How are you measuring your statistics? For example, when you say average relative difference, do you mean that if the FP32 score were 0.05 (because the position is a relatively even position) and the FP16 score were 0.15, that would be a 200% error because it is +200% larger than it should be? I would consider that case not a very worrying difference, since in absolute terms it would be only 0.1 points, unlikely to harm the search much especially once averaged out through MCTS. Or are you calculating it some other way?

Additionally, does the error go down a lot if you force your model implementation to compute the activation functions in FP32 instead of in FP16, but still leaving all the convolutions and other operations in FP16? I'm not familiar with mobile, but on PC, it tends to be the case that memory access is a big part of the compute cost in GPUs, and therefore even though activation functions like Mish are still expensive, adding an extra FP32 <-> FP16 round trip conversion doesn't add any memory access pressure so the marginal cost isn't as high as might be expected.

The CUDA backend actually does this right now, computing the activation function in FP32 despite the rest of the net being FP16, and for most users still seems to achieve performance of the new net that is comparable to 40b. See here for the computation: https://github.com/lightvector/KataGo/blob/gpu-backend-cleanup/cpp/neuralnet/cudahelpers.cu#L38-L43

aki65 commented 1 year ago

Thank you very much for investigating this issue so thoroughly. In an earlier post I said

This might generalize to other backends (if it's due to fp 16 limitations) or not (if it's due to over-aggressive optimization or bad implementation in tensorflow lite), I don't know.

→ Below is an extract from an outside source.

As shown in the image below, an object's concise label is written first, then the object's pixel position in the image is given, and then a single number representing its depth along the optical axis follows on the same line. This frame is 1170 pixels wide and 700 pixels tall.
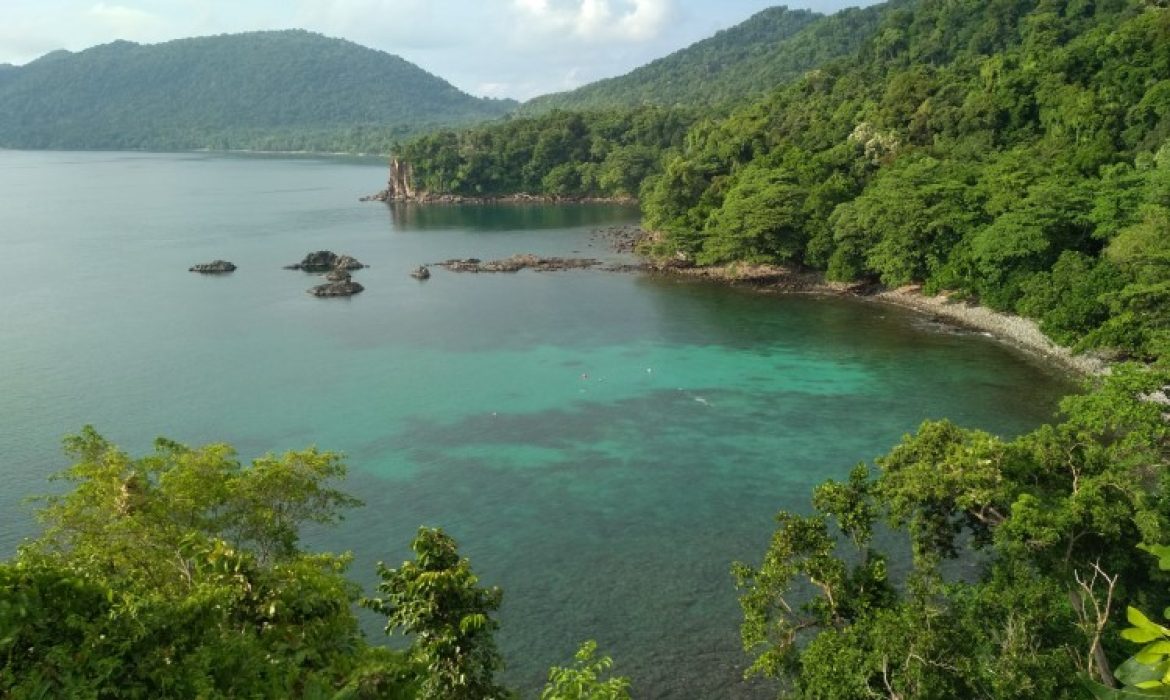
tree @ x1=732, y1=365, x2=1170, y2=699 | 14.23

With all the results, that you gathered from other backends, it's now obvious that the latter is true. I was using the following formulation in my tensorflow model:

activation_x = x * tf.math.tanh(tf.math.softplus(x))

As softplus is a built-in tensorflow operation, I trusted that all numerical issues would be properly handled behind the curtains by the implementation. But since your last post I'm suspicious about that. So, looking at the discussion about HALF_MAX on discord, I introduced a cap at the model level:

capped_x = CAP - tf.nn.relu(CAP - x) activation_x = x * tf.math.tanh(tf.math.softplus(capped_x))

This looks a little awkward, but conditionals are not supported by most NPUs on android. I started with CAP=10, which didn't change much, but when I reduced CAP, the deviation between fp16 and fp32 went down, and at CAP=5.5 it was in the range reported for OpenCL from other platforms. So, although hard to believe, there is probably something fishy in the tensorflow implementation here.

The spin-off from this experiment is that I can probably live with the capped formula as a workaround, since the error, that it introduces (leaving numerics aside), is way below fp16 precision.

lukaszlew commented 1 year ago

Looking at the loss curves, do I understand correctly that that the migration to alternative nonlinearities did not cause the model to immediately lose quality? I.e. some additional training caused that?